PASSAGE:
Why Pelicans should shift focus to Brandon Ingram trade as injury-cursed season slips away


If you’re a New Orleans Pelicans fan, cover your ears. Or eyes. Or preferably both, as another injury has come down conveyor belt. This time it’s spark-plug point guard Jose Alvarado, who will miss at least six weeks with a hamstring injury, according to ESPN

Here’s a quick inventory of New Orleans’ injury shelf: Dejounte Murray broke his hand on opening night and isn’t expected back until at least late November; Zion Williamson is out indefinitely (hamstring); CJ McCollum is out with an adductor strain; Herb Jones started a two-to-four-week absence on Oct. 29, the same day that McCollum went down, with a mild rotator cuff tear; Jordan Hawkins is out with a back strain. And now Alvarado, who is a critical loss. 

The Pelicans are 3-8 with the 29th-ranked defense in the league. They won their first two games of the season over the Bulls and Blazers — not exactly measuring-stick victories — and have gone in the tank since, losing eight of their last nine by a combined 126 points. Once again, optimism has turned sour courtesy of a rash of injuries for a Pelicans team that has just never been able to avoid this bug. 

Two years ago they were near the top of the West standings before the turn of the calendar when Zion went down with a hamstring injury that wound up sidelining him for the rest of the season. The Pelicans failed to make the playoffs in 2023.

Last year, Williamson, who played in just 85 games through his first three seasons, got everyone’s hopes up after he played in 70 regular-season games and dropped 40 points on the Lakers in the play-in game only to go down yet again with a hamstring strain in the final minutes. Without Williamson, the Pelicans got swept in the first round by the top-seeded Thunder.

It has just never happened for Zion or, by extension, this Pelicans team. They loaded up with a ton of young talent and draft picks after trading Anthony Davis, and added a bunch more draft capital to their chest with the Jrue Holiday trade to Milwaukee. They made trades for major players like McCollum and Murray. They have the talent to force you into believing in them even though they have never been able to stay healthy enough to see anything through. 

You can fool yourself into an optimistic state again if you’re into that sort of self deception. You can say it’s still early, which it is, and convince yourself that Zion and Murray will get back at some point and in this age of playoff parity, anything is possible if New Orleans gets hot at the right time. Sure. Whatever you say. 

The reality is we have no idea when Zion will be back, and even when he does, we have no idea when he’ll go down again. At a certain point, depending on any level of sustained Zion health is bordering on a Kawhi-level of ignorance. It sucks, but it is what it is. If the man isn’t hurt, he most likely will be soon. 

And without Zion, this isn’t a viable team. Plain and simple. All these other injuries are just sinking a boat that is simply trying to stay afloat until its best player gets back on deck. By the time a viable roster is on the floor together, New Orleans, which is already hanging out down in the Western cellar alongside Utah and Portland, will likely be too far back to make any sort of realistic run at a top-six seed considering the extreme saturation of really good teams above them. 

And so it’ll back to the play-in. At best. Do we really want to do this again? Coming into this season, the biggest question mark regarding the Pelicans, perhaps other than their trying to go at it without a viable starting center, was whether they could find a palatable trade for Brandon Ingram. That now needs to become the main focus.

GIVEN DATA:
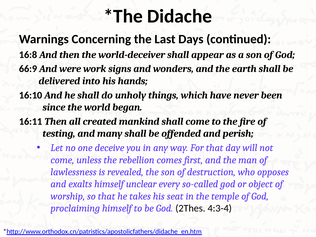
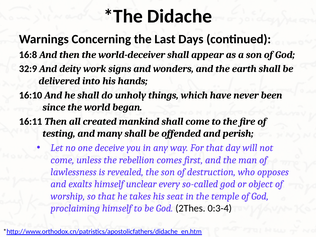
66:9: 66:9 -> 32:9
were: were -> deity
4:3-4: 4:3-4 -> 0:3-4
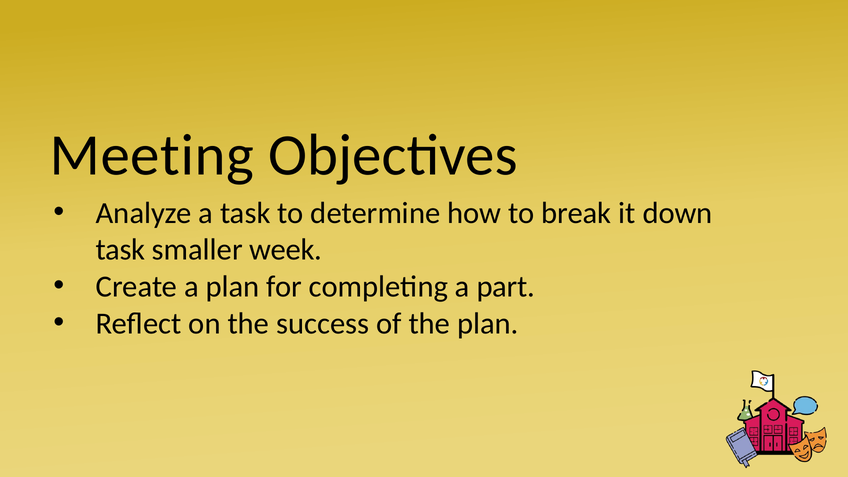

WRITTEN EXERCISE: According to the Pelicans article, how long will Jose Alvarado be out with his hamstring injury? The lines above have no connection to the Pelicans article.

FINISHED EXERCISE: At least six weeks.